■ PAGE:
* Start *

The final model tested were neural networks. The following provides the implementation of the network using Pytorch, as well as a cross validation on the tested architecture. In this section, the full LASER embedding 1024 dimension vectors were included in the feartures.

In [8]:
import torch
from torch import Tensor
import torch.nn as nn
import torch.nn.functional as F

from torch.utils.data import DataLoader, TensorDataset
from torchvision import datasets, transforms
import torch.optim as optim

In [9]:
# Load the laser embeddings daatsets
english_laser = np.load('data/laser_embeddings/laser_1024_english.npy')
german_laser = np.load('data/laser_embeddings/laser_1024_german.npy')

In [10]:
# Select the train and validation features
english_laser_train = english_laser[:8000,:]
german_laser_train = german_laser[:8000,:]

In [11]:
# Get arrays from pandas columns
english_laser_train = np.array(english_laser_train)
german_laser_train = np.array(german_laser_train)

In [12]:
# Get the total features
laser_features = np.concatenate((english_laser_train, german_laser_train), axis=1)
train_val_features = np.concatenate((laser_features, dataset_features_arr), axis = 1)

In [23]:
# Constructing the model

class Net(nn.Module):

    def __init__(self, x):
        super(Net, self).__init__()
        
        x_laser = x[:, :2048]
        x_baseline = x[:, 2048:]
        
        encoding_size = 15
        self.encoder1 = nn.Linear(x_laser.shape[1], 10)
        nn.init.xavier_uniform_(self.encoder1.weight, gain=1.0)
        self.dropout_encoder1 = nn.Dropout(p=0.5)
        
        self.encoder2 = nn.Linear(10, encoding_size)
        nn.init.xavier_uniform_(self.encoder1.weight, gain=1.0)
        self.dropout_encoder2 = nn.Dropout(p=0.5)
        self.bn_encoder = nn.BatchNorm1d(num_features=encoding_size)
        
        x = torch.zeros(x_laser.shape[0], encoding_size + x_baseline.shape[1])
        
        self.fc1 = nn.Linear(x.shape[1], 6) 
        nn.init.xavier_uniform_(self.fc1.weight, gain=1.0)
        self.dropout_fc1 = nn.Dropout(p=0.5)
        
        self.fc2 = nn.Linear(6, 1)
        nn.init.xavier_uniform_(self.fc2.weight, gain=1.0)
        self.dropout_fc2 = nn.Dropout(p=0.5)
        
#         self.fc3 = nn.Linear(3, 1)
#         nn.init.xavier_uniform_(self.fc2.weight, gain=1.0)

    def forward(self, x):
        
        x_laser = x[:, :2048]
        x_baseline = x[:, 2048:]
        
        x_laser = x_laser.view(-1, self.num_flat_features(x_laser))
        x_baseline = x_baseline.view(-1, self.num_flat_features(x_baseline))
        
        x_laser = self.encoder1(x_laser)
        x_laser = self.dropout_encoder1(x_laser)
        x_laser = F.relu(x_laser)
        
        x_laser = self.encoder2(x_laser)
#         x_laser = self.dropout_encoder2(x_laser)
        x_laser = F.relu(x_laser)
        x_laser = self.bn_encoder(x_laser)

* End *

■ YOUR TASKS:
**a)** In the PyTorch notebook excerpt, list the name of every attribute that the Net constructor sets to an nn.Linear layer. Leave out any line that is commented out.
**b)** Answer these about the PyTorch notebook excerpt, one per line:
(i) What file path is used to load the German LASER embeddings?
(ii) How many rows of each embedding array are selected for training and validation?
(iii) What value is assigned to encoding_size?

■ EXTRACTED RECORDS:
* Start *

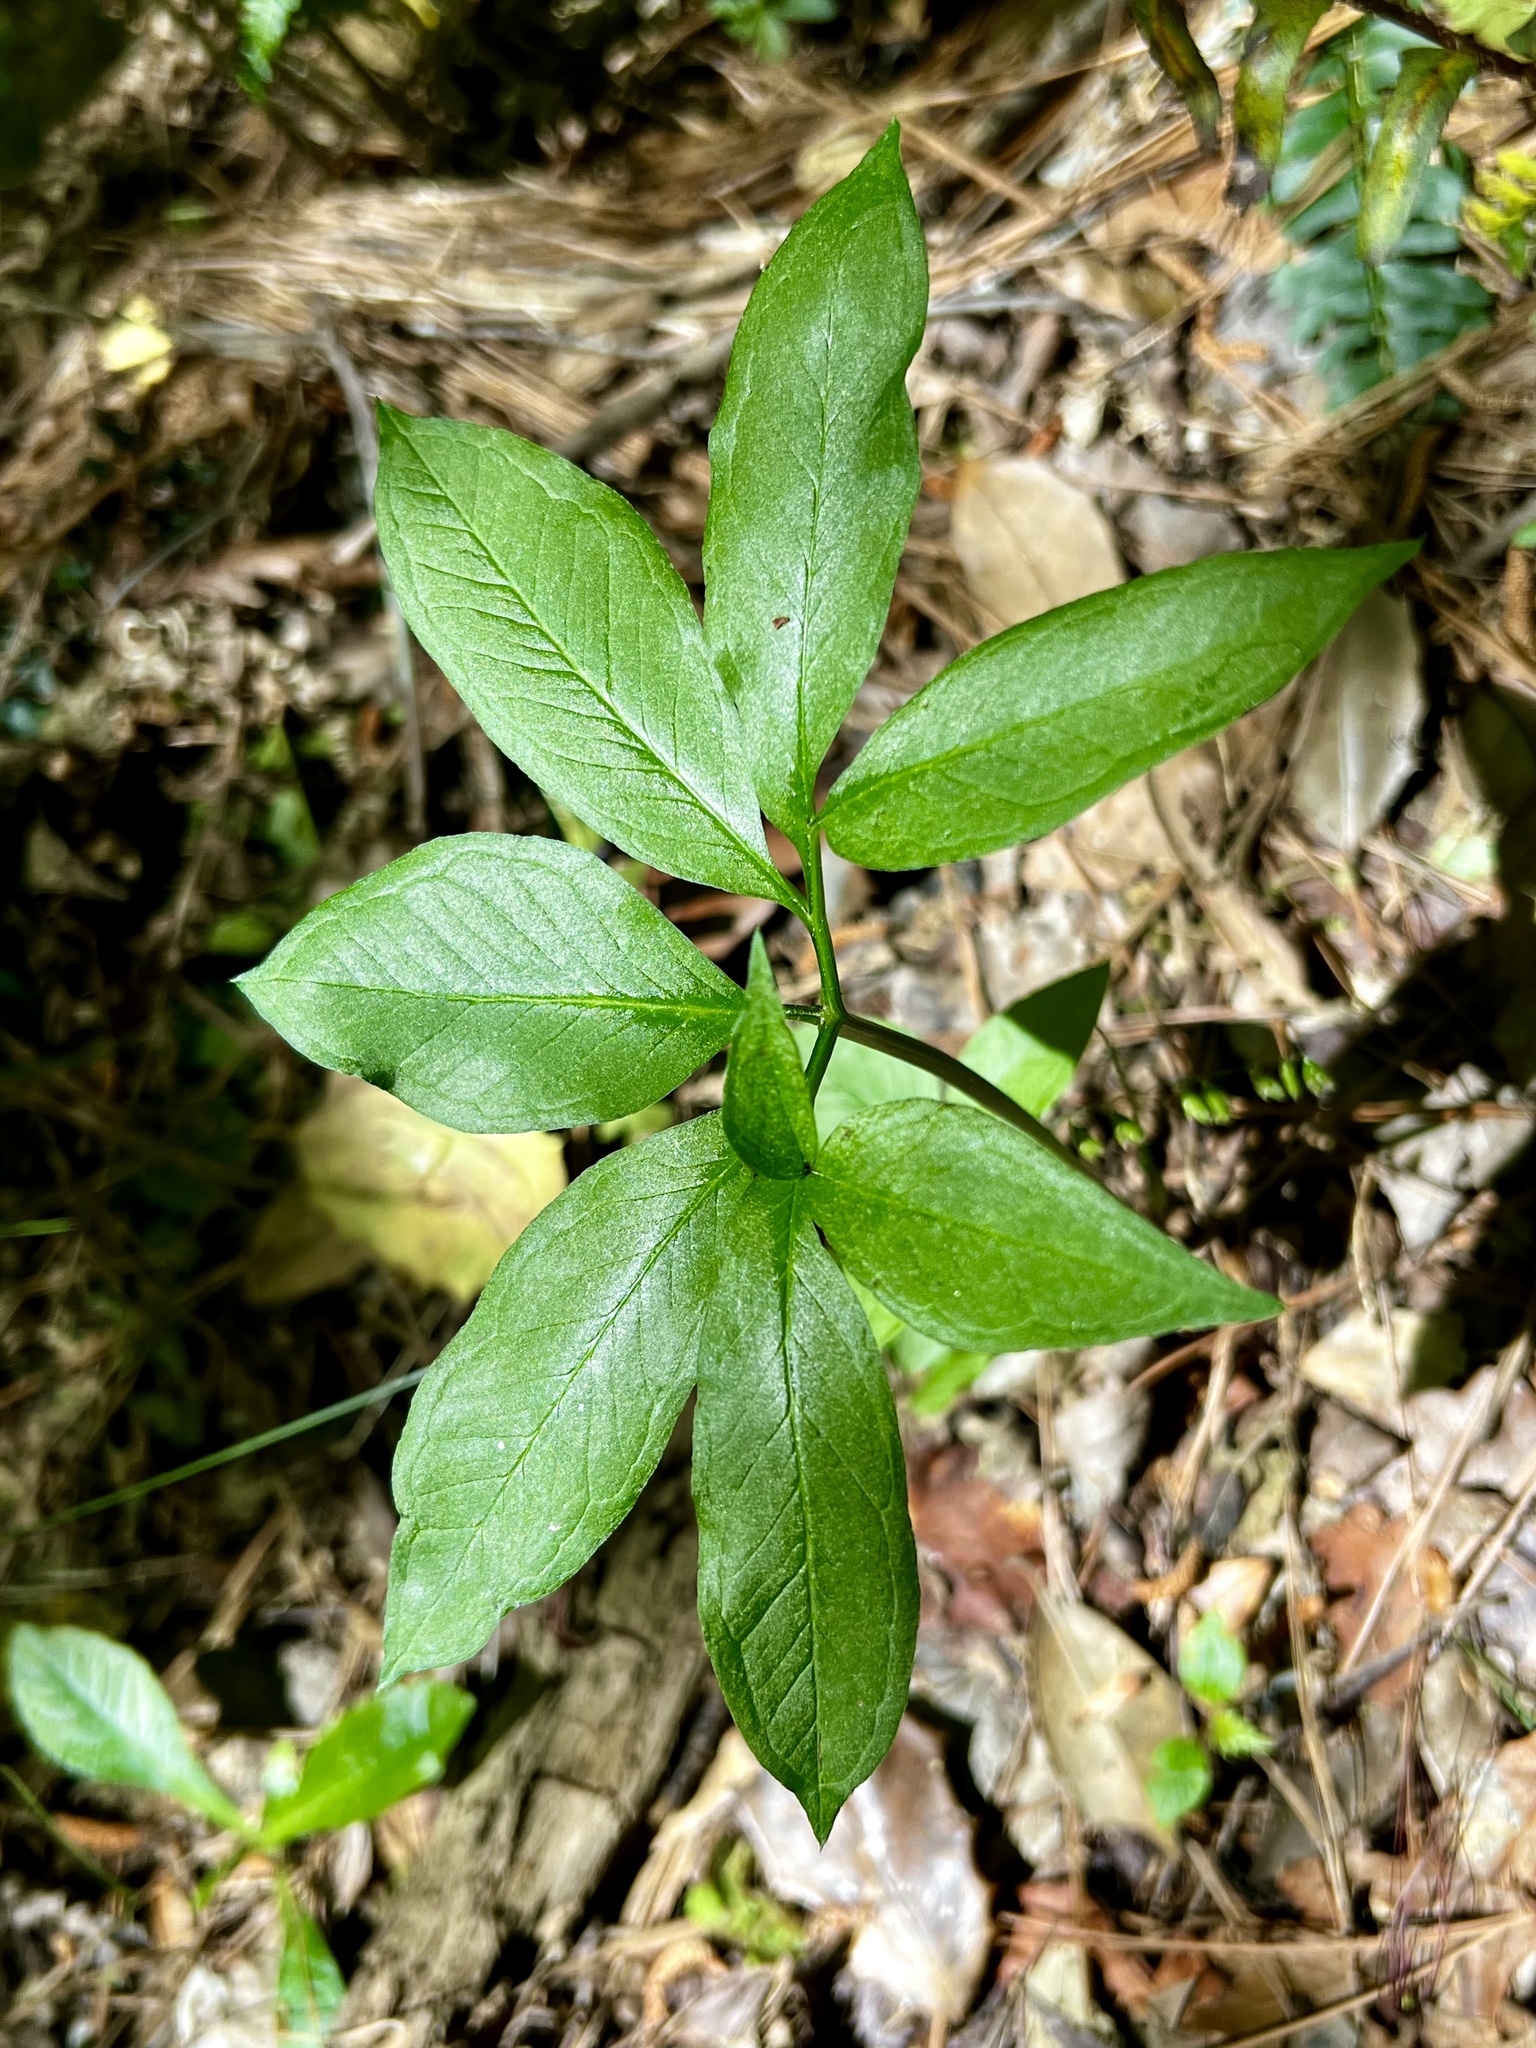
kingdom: Plantae
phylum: Tracheophyta
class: Liliopsida
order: Alismatales
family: Araceae
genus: Arisaema
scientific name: Arisaema dracontium
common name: Dragon-arum
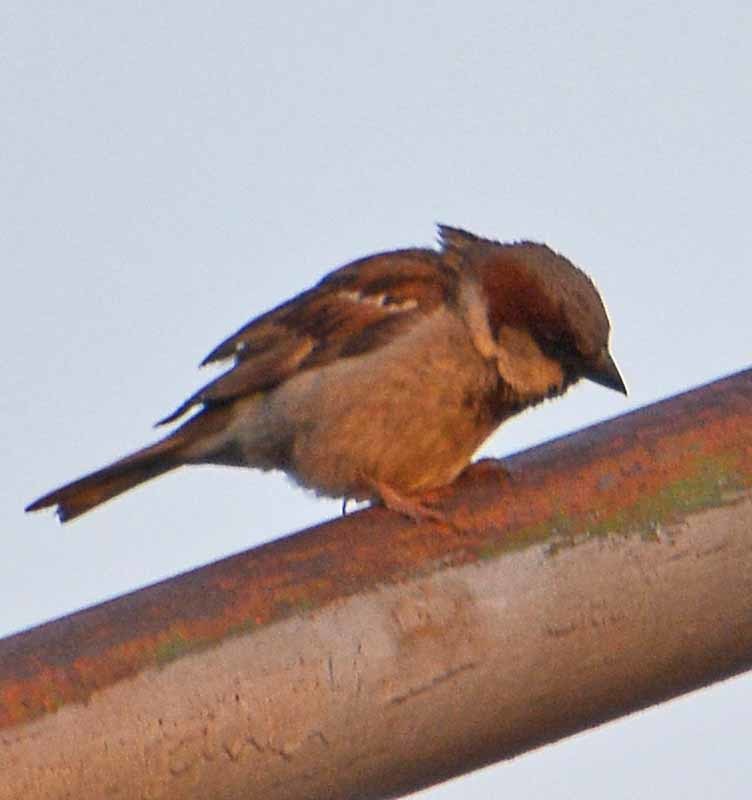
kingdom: Animalia
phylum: Chordata
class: Aves
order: Passeriformes
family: Passeridae
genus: Passer
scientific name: Passer domesticus
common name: House sparrow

* End *

■ WORKED SOLUTIONS:
**a)**
encoder1
encoder2
fc1
fc2

**b)**
(i) data/laser_embeddings/laser_1024_german.npy
(ii) The first 8000 rows
(iii) 15